Pondering Prayer

by Tim Isbell

I wrote this post to help readers apply Martin Luther's teaching on pondering (or meditative) prayer. It's found in Timothy Keller's book: Prayer - Experiencing Awe and Intimacy with God.1 

This web page begins with a personal story and then provides a prayer framework for you to try.

The story

I meet individually with a few men and we work our way through Timothy Keller's book. Recently, two of us met for morning coffee at Panera Bread and talked about pondering prayer. It was intriguing enough that we decided to give the method a try.

Later that morning I was preparing for an upcoming meeting where I anticipated a "train wreck" - and saw no way to stop it. I expected more criticism than I thought I deserved and the perceived unfairness of that bothered me - too much. So I searched for an avoidance strategy but fell short.

A little later in that morning, I read some scripture in preparation to pray. My usual practice is to select something from the Revised Common Lectionary, which was preparing readers for Palm Sunday. I wasn't thinking about the upcoming meeting; I just wanted to try Luther's teaching. The lectionary included Isaiah 50, and verse 10 caught my eye: 

But watch out, you who live in your own light
and warm yourselves by your own fires.
This is the reward you will receive from me:
You will soon fall down in great torment. (NLT)

The lectionary readings also included the story of Jesus entering Jerusalem on Palm Sunday, where he had to know he would experience the ultimate train wreck (Luke 18.28-40). And I read Paul's teaching in Philippians 2.5-11, telling readers to have the same mind that was in Christ Jesus when he went to the cross.

A little pondering made it clear that Jesus did what he did during the Palm Sunday passage while living in God's light and not some light of human wisdom or strategy. Still more pondering led me to praise the Lord for this insight that could only come from him, and to thank him for such a powerful example of living in God's light as Jesus' Palm Sunday journey and Paul's description in Philippians. Soon I saw the need to repent/confess for over-focusing on some flack I might get in a meeting while the Lord I claim to follow endured far more, despite his complete innocence.

In just a few minutes, the Lord showed me that I was searching for a strategy for my difficult meeting while "living in my own light." In other words, I was looking for a smart, human strategy.

After sharing this with my wife, we prayed for God's light, the meeting, my role in it, and the other participants. And the meeting went remarkably well.

By now you're ready for Luther's framework for pondering prayer.

Pondering Prayer framework

  1. Read the scripture; ask God to help you understand its meaning for biblical times and for your life today.
  2. Ponder the scripture; look for how it can lead you to praise and/or thank God.
  3. Ponder it again; ask God to show you anything that might lead you to confess or repent of a behavior or attitude. Also, don't be surprised if, instead, God affirms something in you. The last sentence doesn't come from Keller or Luther; it's my add.2
  4. Ponder the passage one more time; let it lead you to prayers where you ask God for things.

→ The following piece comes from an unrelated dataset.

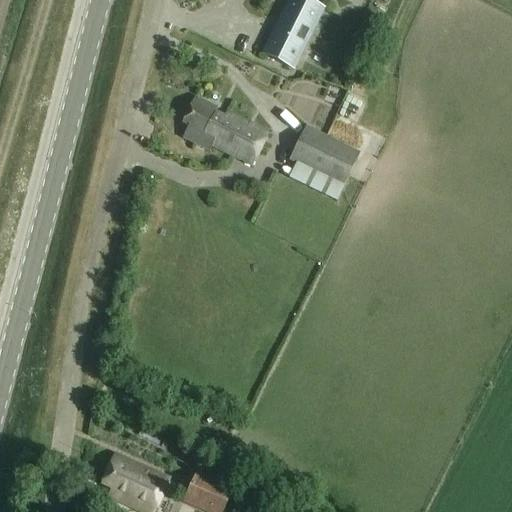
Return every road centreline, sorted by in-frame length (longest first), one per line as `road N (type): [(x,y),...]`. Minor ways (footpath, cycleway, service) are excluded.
road 1 (unclassified): [(55,495),(83,285),(152,0)]
road 2 (tertiary): [(0,386),(100,0)]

Keller writes, "Those who have practiced this particular discipline of meditation know that as it proceeds it creates its own energy. It ingeniously forces you off the theoretical plane to consider what that biblical truth you are pondering should actually do to you and in you - how it should lead you to praise God, to repent and change your heart, and also what it should lead you to do in the world."

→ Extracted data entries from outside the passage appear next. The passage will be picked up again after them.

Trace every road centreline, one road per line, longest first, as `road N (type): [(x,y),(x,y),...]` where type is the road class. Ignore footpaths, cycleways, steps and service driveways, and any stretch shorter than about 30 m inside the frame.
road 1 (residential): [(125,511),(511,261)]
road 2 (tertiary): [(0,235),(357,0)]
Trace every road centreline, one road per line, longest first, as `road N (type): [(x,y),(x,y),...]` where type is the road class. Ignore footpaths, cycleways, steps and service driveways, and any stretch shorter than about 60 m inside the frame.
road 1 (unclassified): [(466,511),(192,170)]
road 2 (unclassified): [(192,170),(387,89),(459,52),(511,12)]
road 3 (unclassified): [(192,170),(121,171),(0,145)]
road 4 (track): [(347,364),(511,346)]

I continue to use Luther's framework, and find God remarkably present through it. I hope you will give Pondering Prayer a try, and let me know how it goes.


Blessings,

Tim


Footnotes:

1The source document for this teaching is from Keller's book Prayer, chapter 6 (p 89-93). For my personal notes from Keller's entire book, click on Prayer by Keller.

2In talking about this addition with one of my other of my book-study partners, he remembered a C.S. Lewis quote along the same line. It's in The Weight of Glory: "It is written that we shall 'stand before' Him…The promise of glory is the promise, almost incredible and only possible by the work of Christ, that some of us, that any of us who really chooses, shall actually survive that examination, shall find approval, shall please God. To please God … to be a real ingredient in the divine happiness … to be loved by God, not merely pitied, but delighted in as an artist delights in his work or a father in a son--it seems impossible, a weight or burden of glory which our thoughts can hardly sustain. But it is so.”